Excerpt to read>
= Beginning of Section =

1 Thes. 5:12-22 (ESV)
We ask you, brothers, to respect those who labor among you and are over you in the Lord and admonish you,  and to esteem them very highly in love because of their work. Be at peace among yourselves.  And we urge you, brothers, admonish the idle, encourage the fainthearted, help the weak, be patient with them all.  See that no one repays anyone evil for evil, but always seek to do good to one another and to everyone.  Rejoice always,  pray without ceasing,  give thanks in all circumstances; for this is the will of God in Christ Jesus for you.  Do not quench the Spirit.  Do not despise prophecies,  but test everything; hold fast what is good.  Abstain from every form of evil.
Paul draws to a close with a few admonitions concerning congregational life. “Respect those who labor among you and are over you in the Lord and admonish you… admonish the idle, encourage the faint hearted, help the weak, be patient with the all.”
Christians live in community. Community is frustrating. It is easier to withdraw and be your own person, than it is to live in community for one another. Christians need to belong to congregations. Congregations need pastors. Pastors could use respect, if not for their person then for their office. Pastors are human too. They tend to have quirks. If you don’t have quirks before you go to seminary, you will probably have a couple by the time you leave, they develop somewhere between Hebrew and Greek. They don’t all share the same personality either. Some are outgoing and industrious. Some are introverted, and maybe don’t get the same things done. Yet God entrusts them with the spiritual care of a congregation, and that is rarely an easy task. I mean I enjoy it immensely, but it isn’t always easy.
I think many pastors get burned out and quick caring for their flocks. They begin to let things slide. Sometimes they get caught up in weird theological positions. Sometimes they introduce practices contrary to sound theology. And often congregations, and or members thereof become frustrated with them and rightfully so. My advice? Respect them regardless. Work with them.

= End of Section =

(Stored data entries)
= Beginning of Section =

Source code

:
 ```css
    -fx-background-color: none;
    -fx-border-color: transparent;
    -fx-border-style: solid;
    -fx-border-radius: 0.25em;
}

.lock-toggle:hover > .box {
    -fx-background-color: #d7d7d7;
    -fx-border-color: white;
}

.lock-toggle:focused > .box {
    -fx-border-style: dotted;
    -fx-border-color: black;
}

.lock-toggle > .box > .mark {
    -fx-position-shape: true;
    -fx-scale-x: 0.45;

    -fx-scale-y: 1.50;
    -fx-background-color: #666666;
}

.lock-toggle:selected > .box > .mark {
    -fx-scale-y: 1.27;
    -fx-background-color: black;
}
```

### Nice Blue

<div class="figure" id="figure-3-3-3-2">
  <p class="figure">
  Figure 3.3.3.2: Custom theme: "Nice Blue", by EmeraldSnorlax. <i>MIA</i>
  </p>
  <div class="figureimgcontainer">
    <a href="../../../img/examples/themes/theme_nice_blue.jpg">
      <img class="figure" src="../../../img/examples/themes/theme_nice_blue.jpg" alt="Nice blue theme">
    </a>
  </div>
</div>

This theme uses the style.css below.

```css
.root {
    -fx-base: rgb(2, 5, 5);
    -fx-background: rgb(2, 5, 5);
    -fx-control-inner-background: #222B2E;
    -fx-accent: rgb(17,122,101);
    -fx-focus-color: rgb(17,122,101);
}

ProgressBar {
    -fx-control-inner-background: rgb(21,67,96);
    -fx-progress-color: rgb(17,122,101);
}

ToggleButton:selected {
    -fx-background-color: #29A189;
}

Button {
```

= End of Section =

What this exercise asks>
1/ In the devotional on 1 Thessalonians 5, condense the paragraph beginning "Christians live in community" into a short bulleted list that keeps its main points.
2/ According to the devotional on 1 Thessalonians 5, where do pastors' quirks develop?
You can set the records aside, since they aren't needed here.

Your responses>
1/
- Christians live in community, which is frustrating; withdrawing is easier than living for one another.
- Christians need congregations, and congregations need pastors.
- Pastors deserve respect, if not for their person then for their office.
- Pastors are human, have quirks (often picked up in seminary), and differ in personality: some outgoing and industrious, some introverted.
- God still entrusts them with a congregation's spiritual care, a task that is rarely easy, though the writer enjoys it immensely.

2/ Somewhere between Hebrew and Greek in seminary.